---------- Supplied information

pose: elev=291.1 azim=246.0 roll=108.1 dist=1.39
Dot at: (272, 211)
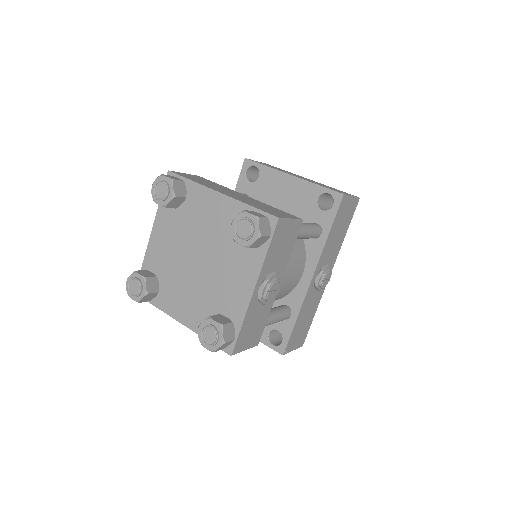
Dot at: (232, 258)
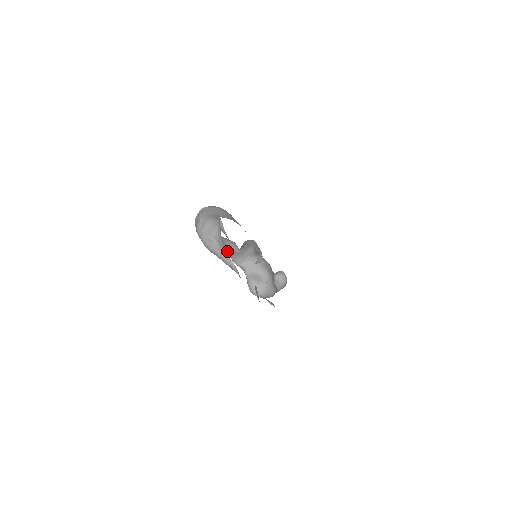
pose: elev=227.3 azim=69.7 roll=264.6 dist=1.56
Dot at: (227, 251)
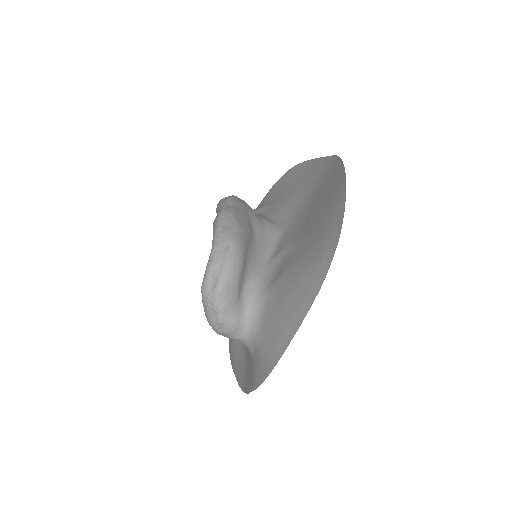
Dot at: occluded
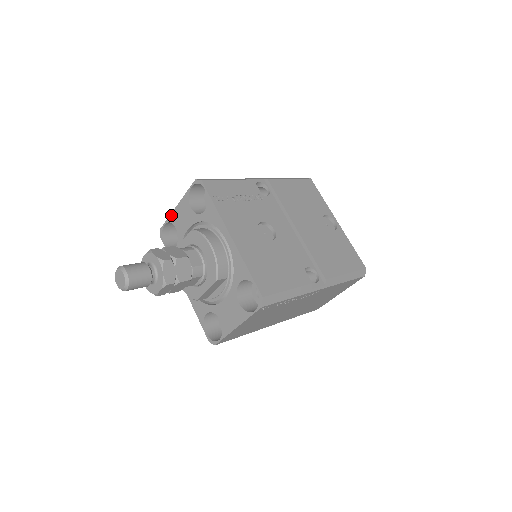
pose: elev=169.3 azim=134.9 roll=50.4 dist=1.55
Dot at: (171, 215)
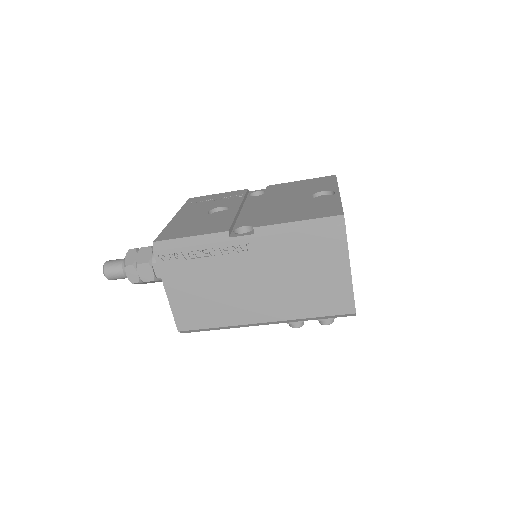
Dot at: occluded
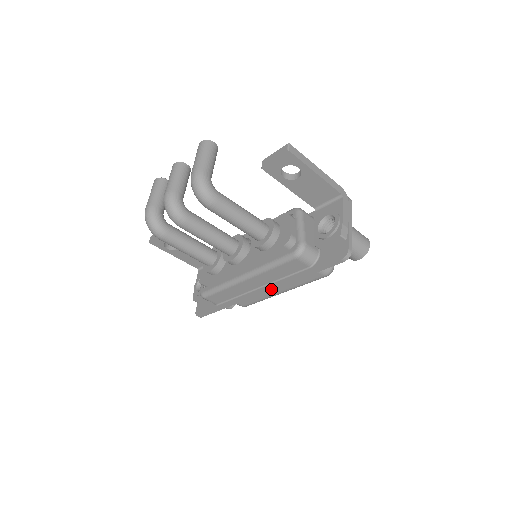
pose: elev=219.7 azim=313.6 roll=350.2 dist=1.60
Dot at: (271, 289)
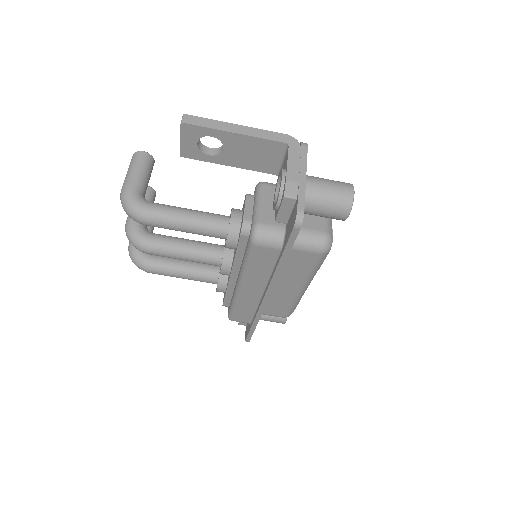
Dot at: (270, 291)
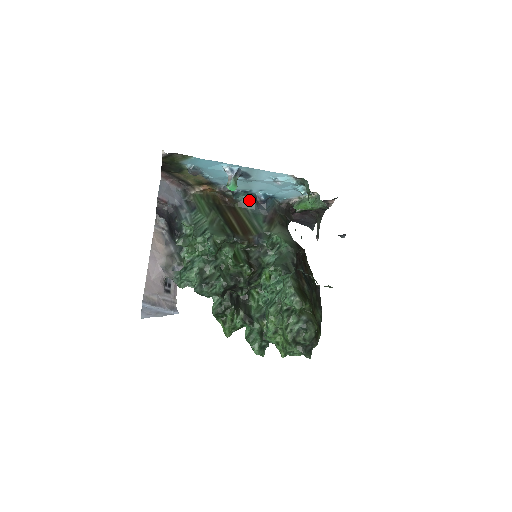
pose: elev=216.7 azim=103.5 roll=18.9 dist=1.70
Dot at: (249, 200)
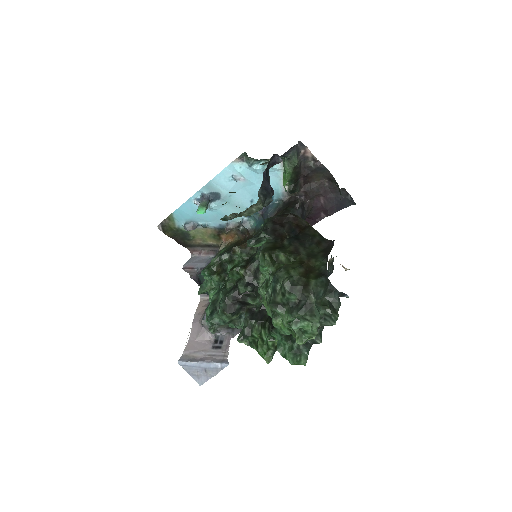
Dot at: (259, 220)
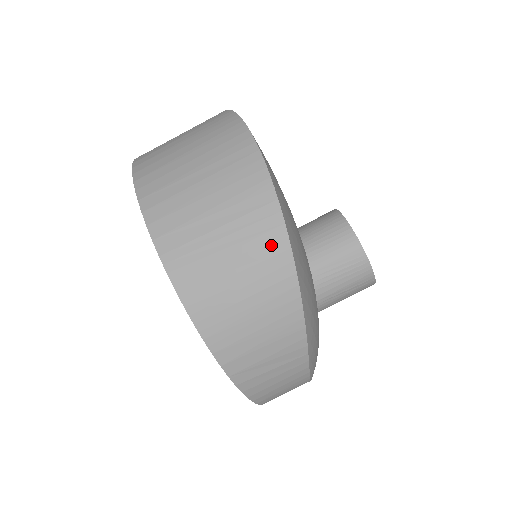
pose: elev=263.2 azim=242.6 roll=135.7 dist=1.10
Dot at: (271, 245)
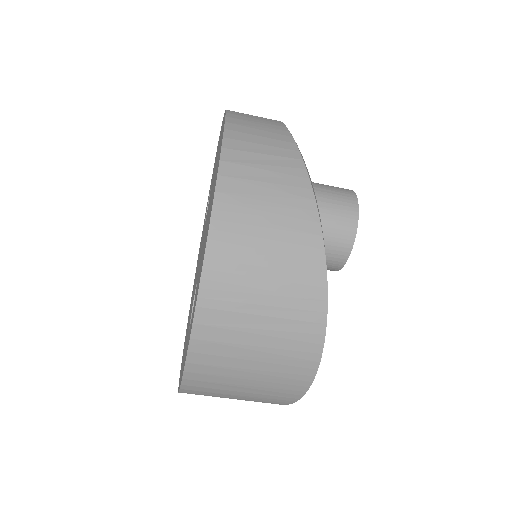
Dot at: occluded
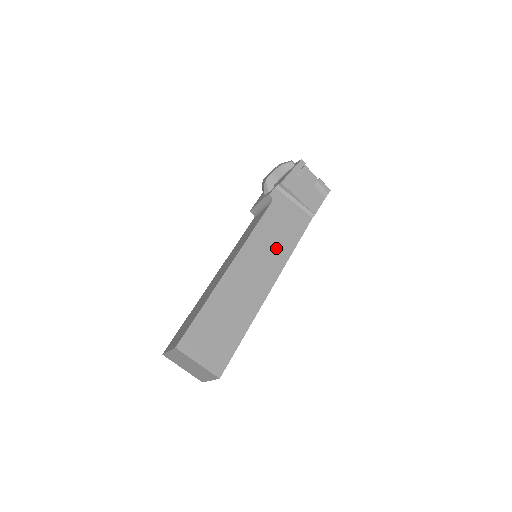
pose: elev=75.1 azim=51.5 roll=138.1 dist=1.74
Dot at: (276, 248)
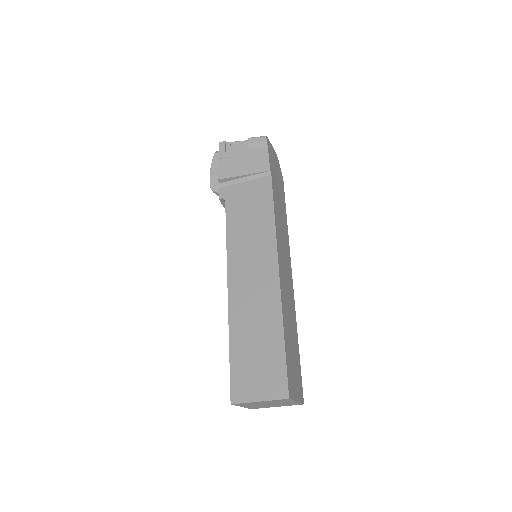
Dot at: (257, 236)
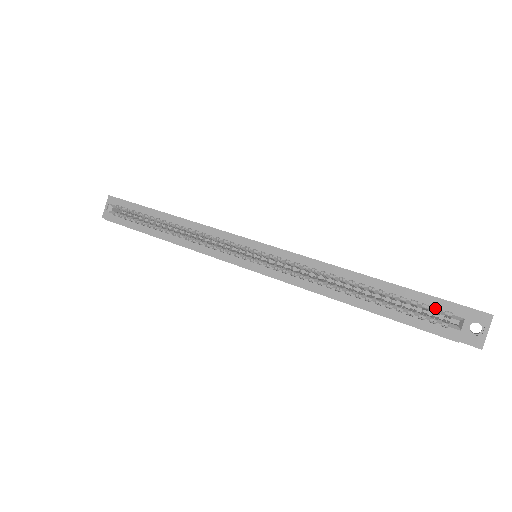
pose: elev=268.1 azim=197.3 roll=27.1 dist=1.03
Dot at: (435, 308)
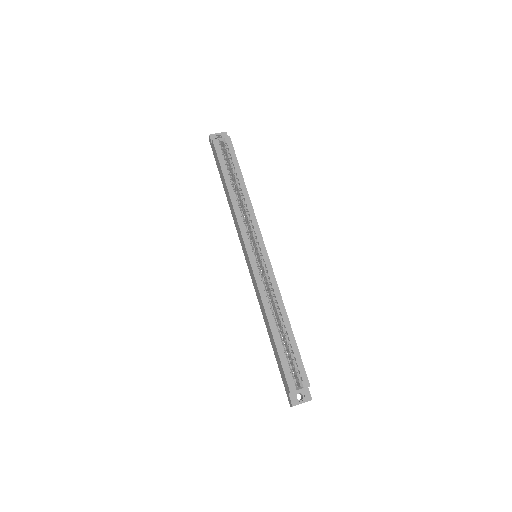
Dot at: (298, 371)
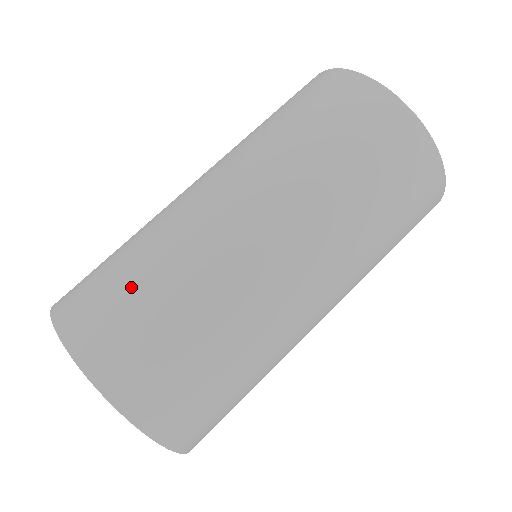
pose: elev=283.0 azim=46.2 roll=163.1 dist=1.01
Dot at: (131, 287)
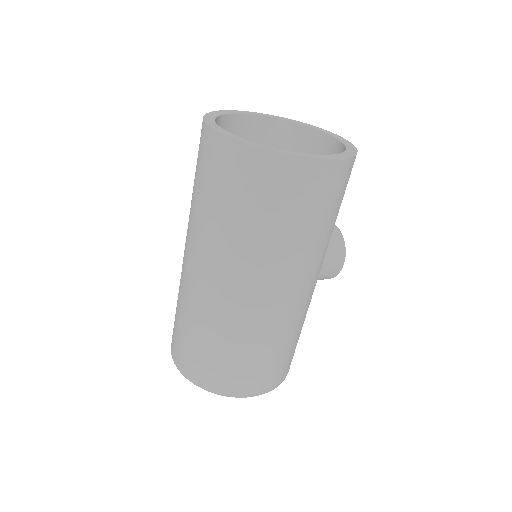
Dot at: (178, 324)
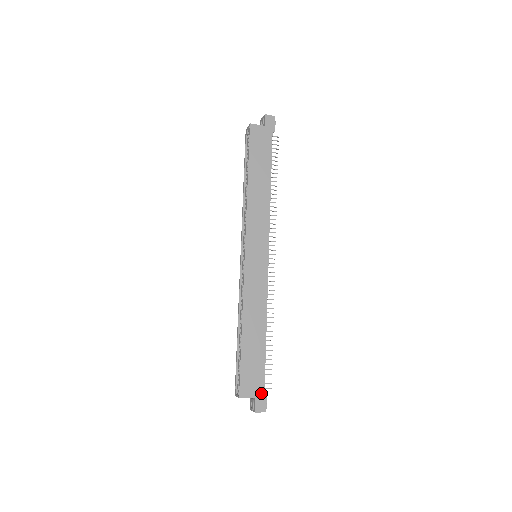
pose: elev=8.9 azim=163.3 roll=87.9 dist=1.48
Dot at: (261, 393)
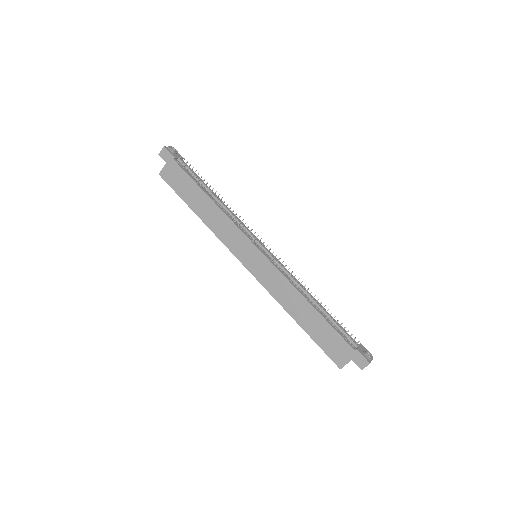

--------------------

* **Written instruction**
Format the records as a numbered list, starting at the line that contains "pose: elev=227.3 azim=69.7" and ending after the line that contains "Dot at: (270, 291)". Leave out the pictures and any blank lines.

* **Final result**
1. pose: elev=227.3 azim=69.7 roll=264.6 dist=1.56
2. Dot at: (227, 251)
3. Dot at: occluded
4. pose: elev=169.3 azim=134.9 roll=50.4 dist=1.55
5. Dot at: (171, 215)
6. Dot at: occluded
7. pose: elev=219.7 azim=313.6 roll=350.2 dist=1.60
8. Dot at: (271, 289)
9. Dot at: (270, 291)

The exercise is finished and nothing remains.